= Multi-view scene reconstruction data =
Content starts

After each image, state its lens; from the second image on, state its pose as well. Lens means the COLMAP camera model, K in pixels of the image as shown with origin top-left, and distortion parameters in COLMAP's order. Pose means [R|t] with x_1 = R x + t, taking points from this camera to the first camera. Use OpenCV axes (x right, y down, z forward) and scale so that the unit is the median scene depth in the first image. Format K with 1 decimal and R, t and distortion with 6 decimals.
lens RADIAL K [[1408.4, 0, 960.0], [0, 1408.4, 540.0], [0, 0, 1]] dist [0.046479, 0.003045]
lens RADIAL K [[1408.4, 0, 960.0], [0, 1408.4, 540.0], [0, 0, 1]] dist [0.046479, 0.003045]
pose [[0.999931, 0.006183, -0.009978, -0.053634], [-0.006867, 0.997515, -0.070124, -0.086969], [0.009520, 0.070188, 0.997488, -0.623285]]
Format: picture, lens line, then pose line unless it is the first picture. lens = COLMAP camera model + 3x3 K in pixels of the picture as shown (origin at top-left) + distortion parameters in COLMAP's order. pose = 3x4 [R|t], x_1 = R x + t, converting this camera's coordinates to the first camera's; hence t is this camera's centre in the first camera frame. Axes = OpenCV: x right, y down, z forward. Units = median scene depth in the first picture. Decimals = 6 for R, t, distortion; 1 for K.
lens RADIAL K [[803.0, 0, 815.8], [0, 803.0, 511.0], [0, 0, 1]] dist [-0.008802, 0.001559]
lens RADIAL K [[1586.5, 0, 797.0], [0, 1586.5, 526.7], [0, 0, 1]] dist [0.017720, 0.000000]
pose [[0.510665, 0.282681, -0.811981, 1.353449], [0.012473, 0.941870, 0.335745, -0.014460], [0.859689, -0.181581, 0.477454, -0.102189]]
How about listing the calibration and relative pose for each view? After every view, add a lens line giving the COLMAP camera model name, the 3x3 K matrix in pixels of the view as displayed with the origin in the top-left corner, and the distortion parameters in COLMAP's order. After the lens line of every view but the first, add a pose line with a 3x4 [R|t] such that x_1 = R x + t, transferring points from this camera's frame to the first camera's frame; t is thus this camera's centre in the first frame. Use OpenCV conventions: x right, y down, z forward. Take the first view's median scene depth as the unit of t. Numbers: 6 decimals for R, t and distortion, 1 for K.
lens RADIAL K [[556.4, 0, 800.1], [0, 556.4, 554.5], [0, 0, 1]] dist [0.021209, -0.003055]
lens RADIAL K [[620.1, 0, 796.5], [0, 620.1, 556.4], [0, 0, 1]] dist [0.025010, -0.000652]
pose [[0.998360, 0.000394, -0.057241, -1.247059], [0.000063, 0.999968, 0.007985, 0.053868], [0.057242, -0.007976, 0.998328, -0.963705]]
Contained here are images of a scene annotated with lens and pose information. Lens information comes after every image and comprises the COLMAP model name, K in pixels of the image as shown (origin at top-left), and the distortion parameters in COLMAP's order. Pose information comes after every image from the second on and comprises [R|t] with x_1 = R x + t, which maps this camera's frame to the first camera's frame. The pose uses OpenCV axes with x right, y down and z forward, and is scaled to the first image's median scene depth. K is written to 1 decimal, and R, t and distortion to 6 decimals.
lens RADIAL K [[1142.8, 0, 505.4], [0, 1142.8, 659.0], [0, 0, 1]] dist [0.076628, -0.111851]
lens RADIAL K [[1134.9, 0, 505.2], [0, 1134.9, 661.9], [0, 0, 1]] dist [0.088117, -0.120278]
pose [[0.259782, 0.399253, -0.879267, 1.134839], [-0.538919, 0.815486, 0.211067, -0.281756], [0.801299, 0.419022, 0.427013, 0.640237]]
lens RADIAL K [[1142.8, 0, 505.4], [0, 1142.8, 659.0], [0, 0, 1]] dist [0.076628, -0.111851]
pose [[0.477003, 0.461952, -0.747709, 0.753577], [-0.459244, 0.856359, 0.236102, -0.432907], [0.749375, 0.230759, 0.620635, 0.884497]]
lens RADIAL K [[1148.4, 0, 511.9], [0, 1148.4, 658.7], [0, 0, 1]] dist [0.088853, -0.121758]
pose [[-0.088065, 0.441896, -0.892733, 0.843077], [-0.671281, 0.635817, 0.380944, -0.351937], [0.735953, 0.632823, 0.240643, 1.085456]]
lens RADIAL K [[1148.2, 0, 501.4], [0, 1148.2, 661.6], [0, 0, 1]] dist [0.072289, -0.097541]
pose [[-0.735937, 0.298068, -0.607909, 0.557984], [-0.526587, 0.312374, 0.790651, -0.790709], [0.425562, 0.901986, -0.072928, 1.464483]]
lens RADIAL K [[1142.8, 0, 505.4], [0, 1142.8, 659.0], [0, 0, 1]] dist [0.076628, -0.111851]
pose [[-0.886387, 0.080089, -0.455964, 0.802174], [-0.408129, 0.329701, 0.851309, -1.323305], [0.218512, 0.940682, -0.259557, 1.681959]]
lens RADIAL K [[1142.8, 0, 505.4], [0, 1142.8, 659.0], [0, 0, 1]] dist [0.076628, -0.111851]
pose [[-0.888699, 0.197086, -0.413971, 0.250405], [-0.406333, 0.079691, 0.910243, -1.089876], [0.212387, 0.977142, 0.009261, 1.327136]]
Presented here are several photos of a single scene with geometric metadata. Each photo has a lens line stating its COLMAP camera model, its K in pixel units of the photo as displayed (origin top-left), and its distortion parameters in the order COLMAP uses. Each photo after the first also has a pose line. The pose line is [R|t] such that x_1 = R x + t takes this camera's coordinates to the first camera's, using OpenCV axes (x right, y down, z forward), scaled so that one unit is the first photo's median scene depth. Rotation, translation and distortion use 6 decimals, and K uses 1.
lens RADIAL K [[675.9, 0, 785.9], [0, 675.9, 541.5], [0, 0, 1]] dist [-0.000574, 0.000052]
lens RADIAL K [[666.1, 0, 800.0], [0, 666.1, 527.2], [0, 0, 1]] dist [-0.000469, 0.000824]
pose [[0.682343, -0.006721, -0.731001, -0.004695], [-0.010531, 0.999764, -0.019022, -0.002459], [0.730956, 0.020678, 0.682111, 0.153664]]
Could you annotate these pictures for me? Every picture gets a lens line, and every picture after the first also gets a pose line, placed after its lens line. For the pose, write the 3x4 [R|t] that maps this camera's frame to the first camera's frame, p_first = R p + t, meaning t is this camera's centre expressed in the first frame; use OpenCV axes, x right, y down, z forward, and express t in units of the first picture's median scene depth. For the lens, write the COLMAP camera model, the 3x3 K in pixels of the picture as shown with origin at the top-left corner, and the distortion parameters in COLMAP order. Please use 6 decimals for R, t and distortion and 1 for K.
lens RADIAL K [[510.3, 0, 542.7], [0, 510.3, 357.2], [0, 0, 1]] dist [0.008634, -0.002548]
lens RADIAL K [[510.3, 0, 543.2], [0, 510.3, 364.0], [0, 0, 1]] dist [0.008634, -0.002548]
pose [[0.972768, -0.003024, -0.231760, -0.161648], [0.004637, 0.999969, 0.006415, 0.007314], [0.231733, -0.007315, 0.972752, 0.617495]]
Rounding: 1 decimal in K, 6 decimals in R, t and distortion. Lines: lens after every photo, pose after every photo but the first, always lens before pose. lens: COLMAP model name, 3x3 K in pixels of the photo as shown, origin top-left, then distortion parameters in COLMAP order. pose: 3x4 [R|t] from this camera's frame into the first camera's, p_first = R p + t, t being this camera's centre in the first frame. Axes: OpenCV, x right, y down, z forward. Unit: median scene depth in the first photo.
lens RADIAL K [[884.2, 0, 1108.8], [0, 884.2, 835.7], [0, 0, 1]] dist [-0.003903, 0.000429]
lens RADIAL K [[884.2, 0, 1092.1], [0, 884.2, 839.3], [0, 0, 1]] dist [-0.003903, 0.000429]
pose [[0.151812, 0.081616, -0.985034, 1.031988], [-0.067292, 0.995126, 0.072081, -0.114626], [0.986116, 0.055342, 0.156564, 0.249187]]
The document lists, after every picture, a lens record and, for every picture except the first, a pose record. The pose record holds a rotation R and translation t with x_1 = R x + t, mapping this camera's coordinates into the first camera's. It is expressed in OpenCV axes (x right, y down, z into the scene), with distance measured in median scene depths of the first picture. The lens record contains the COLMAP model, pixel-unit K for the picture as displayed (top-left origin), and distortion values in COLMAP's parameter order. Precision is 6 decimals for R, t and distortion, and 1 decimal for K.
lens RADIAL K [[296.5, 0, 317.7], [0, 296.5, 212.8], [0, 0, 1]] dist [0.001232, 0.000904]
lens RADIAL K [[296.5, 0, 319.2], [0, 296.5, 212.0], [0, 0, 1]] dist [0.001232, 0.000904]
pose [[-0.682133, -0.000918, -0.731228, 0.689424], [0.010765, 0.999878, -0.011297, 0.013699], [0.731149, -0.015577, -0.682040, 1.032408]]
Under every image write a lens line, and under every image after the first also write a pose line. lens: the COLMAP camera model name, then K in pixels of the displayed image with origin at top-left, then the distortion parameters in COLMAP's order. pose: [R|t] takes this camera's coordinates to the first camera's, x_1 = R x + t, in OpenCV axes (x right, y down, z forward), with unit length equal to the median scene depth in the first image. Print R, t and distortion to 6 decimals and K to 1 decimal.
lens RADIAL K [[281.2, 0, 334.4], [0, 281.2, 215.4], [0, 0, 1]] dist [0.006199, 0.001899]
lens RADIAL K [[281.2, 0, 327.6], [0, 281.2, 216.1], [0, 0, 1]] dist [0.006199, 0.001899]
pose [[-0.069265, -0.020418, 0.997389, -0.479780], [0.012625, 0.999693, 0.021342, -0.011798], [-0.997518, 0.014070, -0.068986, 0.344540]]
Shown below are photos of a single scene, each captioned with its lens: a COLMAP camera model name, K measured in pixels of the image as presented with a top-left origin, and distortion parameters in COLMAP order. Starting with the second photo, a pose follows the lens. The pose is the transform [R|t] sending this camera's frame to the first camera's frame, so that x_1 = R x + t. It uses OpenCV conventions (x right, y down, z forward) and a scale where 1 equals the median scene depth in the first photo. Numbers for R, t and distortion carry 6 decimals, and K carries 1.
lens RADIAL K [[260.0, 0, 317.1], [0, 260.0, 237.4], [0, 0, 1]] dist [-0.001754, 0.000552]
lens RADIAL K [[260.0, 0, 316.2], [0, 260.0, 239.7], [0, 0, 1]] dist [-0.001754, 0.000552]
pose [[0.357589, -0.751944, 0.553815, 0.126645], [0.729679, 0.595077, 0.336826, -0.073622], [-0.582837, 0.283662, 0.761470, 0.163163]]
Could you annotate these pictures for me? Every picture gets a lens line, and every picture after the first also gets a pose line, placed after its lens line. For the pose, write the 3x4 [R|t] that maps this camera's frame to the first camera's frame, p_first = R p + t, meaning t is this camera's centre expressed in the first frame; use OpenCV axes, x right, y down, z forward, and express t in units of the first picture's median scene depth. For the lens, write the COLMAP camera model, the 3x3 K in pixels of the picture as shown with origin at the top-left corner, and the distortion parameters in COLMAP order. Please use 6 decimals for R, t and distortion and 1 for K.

Content ends

= EXERCISE DETAILS =
Copy out the lines from the line with "Contained here are" through the line with "dist [0.072289, -0.097541]", character for character.

= RESPONSE FOR THIS EXERCISE =
Contained here are images of a scene annotated with lens and pose information. Lens information comes after every image and comprises the COLMAP model name, K in pixels of the image as shown (origin at top-left), and the distortion parameters in COLMAP's order. Pose information comes after every image from the second on and comprises [R|t] with x_1 = R x + t, which maps this camera's frame to the first camera's frame. The pose uses OpenCV axes with x right, y down and z forward, and is scaled to the first image's median scene depth. K is written to 1 decimal, and R, t and distortion to 6 decimals.
lens RADIAL K [[1142.8, 0, 505.4], [0, 1142.8, 659.0], [0, 0, 1]] dist [0.076628, -0.111851]
lens RADIAL K [[1134.9, 0, 505.2], [0, 1134.9, 661.9], [0, 0, 1]] dist [0.088117, -0.120278]
pose [[0.259782, 0.399253, -0.879267, 1.134839], [-0.538919, 0.815486, 0.211067, -0.281756], [0.801299, 0.419022, 0.427013, 0.640237]]
lens RADIAL K [[1142.8, 0, 505.4], [0, 1142.8, 659.0], [0, 0, 1]] dist [0.076628, -0.111851]
pose [[0.477003, 0.461952, -0.747709, 0.753577], [-0.459244, 0.856359, 0.236102, -0.432907], [0.749375, 0.230759, 0.620635, 0.884497]]
lens RADIAL K [[1148.4, 0, 511.9], [0, 1148.4, 658.7], [0, 0, 1]] dist [0.088853, -0.121758]
pose [[-0.088065, 0.441896, -0.892733, 0.843077], [-0.671281, 0.635817, 0.380944, -0.351937], [0.735953, 0.632823, 0.240643, 1.085456]]
lens RADIAL K [[1148.2, 0, 501.4], [0, 1148.2, 661.6], [0, 0, 1]] dist [0.072289, -0.097541]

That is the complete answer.